Friday, February 29, 2008

Herring as an excercise in Domestic Tolerance

Last night, D and I cleaned the fridge. It was not quite so much a Herculean event as an exercise in guilt -- all these great (expensive) ingredients, all that time and loving effort, and here we were, months later, admitting defeat. I pulled out and set on the counter lamb stock that D had begun but never finished, a very successful bacon, leek and potato soup that got mushy upon refrigeration, a carrot and mashed potato recipe that failed miserably, expired fish stock... so we aren't so good with leftovers. We try: we bring packed lunches to work and we've gotten better at incorporating old ingredients into meals. But, well, apparently this is a learned skill. As is getting around to taking out the garbage. The smell and sight of it all was both revolting and somewhat depressing.

In addition to tripling my available Tupperware supply and making our fridge a much more welcoming entity, this exercise unearthed a tin of Herring that my Mom had picked up from ikea back when we moved into the apartment in September. Herring.

Now, D and I get along rather well on the food-front. We're pretty adventurous eaters, we hold our own cooking to pretty high standards, and we are generally able to hold sane, rational, logical opinions about food. Except when it comes to Herring. I love it, he refuses to be in the same room with it. That's not quite fair: I love it fresh and will enjoy it out of a jar; he tentatively ate it fresh once and conceded that the texture was appealing but will literally leave the room if a jar is opened. Unsurprisingly, I don't eat it except when his father gleefully brings out jars of herring when we go for a visit. Drives D nuts. I have a goal of someday dragging D to a Smörgåsbord and converting him, and maybe finding a source for fresh herring somewhere in this hemisphere. In the mean time, there was this thing of tinned Herring that had been hiding for months.
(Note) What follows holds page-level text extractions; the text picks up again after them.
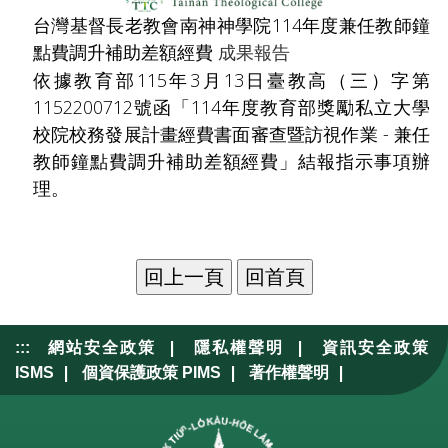
台灣基督長老教會南神神學院114年度兼任教師鐘
點費調升補助差額經費
成果報告
依據教育部115年3月13日臺教高（三）字第
1152200712號函「114年度教育部獎勵私立大學
校院校務發展計畫經費書面審查暨訪視作業 - 兼任
教師鐘點費調升補助差額經費」結報指示事項辦
理。
|
|
:::
網站安全政策
隱私權聲明
資訊安全政策
|
|
|
ISMS
個資保護政策 PIMS
著作權聲明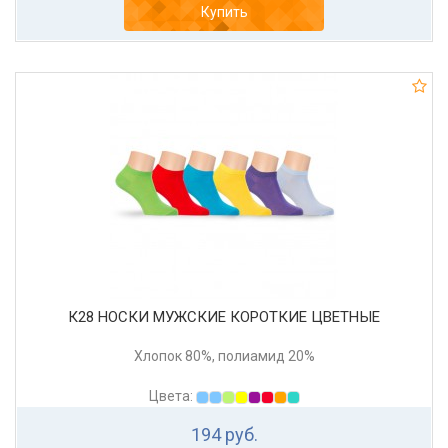
Купить
К28 НОСКИ МУЖСКИЕ КОРОТКИЕ ЦВЕТНЫЕ
Хлопок 80%, полиамид 20%
Цвета:
194 руб.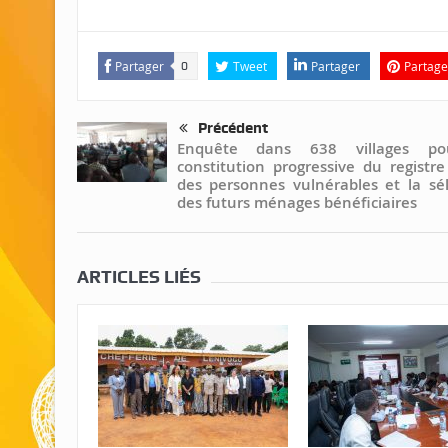
Partager
Tweet
Partager
Partage
0
Précédent
Enquête dans 638 villages po
constitution progressive du registre
des personnes vulnérables et la sél
des futurs ménages bénéficiaires
ARTICLES LIÉS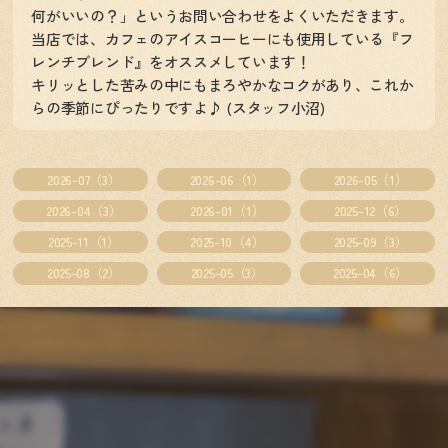
何がいいの？」というお問い合わせをよくいただきます。
当店では、カフェのアイスコーヒーにも使用している『フ
レンチブレンド』をオススメしています！
キリッとした苦みの中にもまろやかなコクがあり、これか
らの季節にぴったりですよ♪ (スタッフ小沼)
2026-07（3）
2026-06（1）
2026-05（1）
2026-04（3）
2026-01（1）
2025-12（6）
2025-11（1）
2025-10（4）
2025-09（3）
2025-08（2）
2025-05（3）
2025-04（6）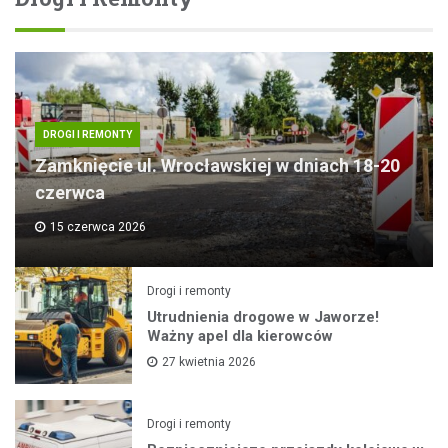
DROGI I REMONTY
Zamknięcie ul. Wrocławskiej w dniach 18-20
czerwca
15 czerwca 2026
Drogi i remonty
Utrudnienia drogowe w Jaworze!
Ważny apel dla kierowców
27 kwietnia 2026
Drogi i remonty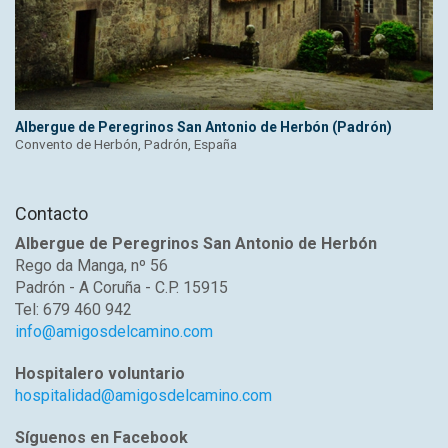
Albergue de Peregrinos San Antonio de Herbón (Padrón)
Convento de Herbón, Padrón, España
Contacto
Albergue de Peregrinos San Antonio de Herbón
Rego da Manga, nº 56
Padrón - A Coruña - C.P. 15915
Tel: 679 460 942
info@amigosdelcamino.com
Hospitalero voluntario
hospitalidad@amigosdelcamino.com
Síguenos en Facebook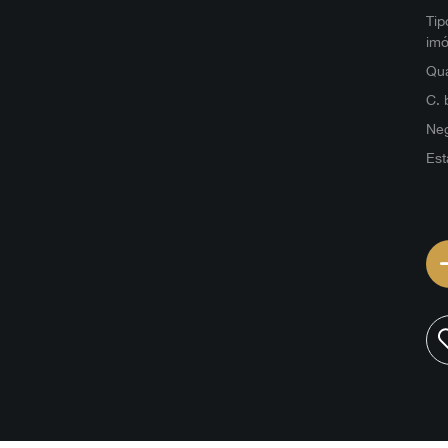
Tip
imó
Qua
C. 
Ne
Est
Freshly caught, gutted, and dipped in onions
Originally uploaded by Neenabeena



Well, D and the locavores win this one. It was just plain gross. I'll stick with fantasizing about Sweden instead of trying to replicate it in a tin. Ugh. Thank God we live in a century where we don't depend on tinned ingredients, nor do we live in an isolated, freezing, outpost inland. I've got a friend who does research in the Antarctic for months at a time, and has access to little but canned everything and expired peanut butter. Ugh. That would curtail anyone's interest in food real quick.

Yay for fresh food. Can't wait for spring.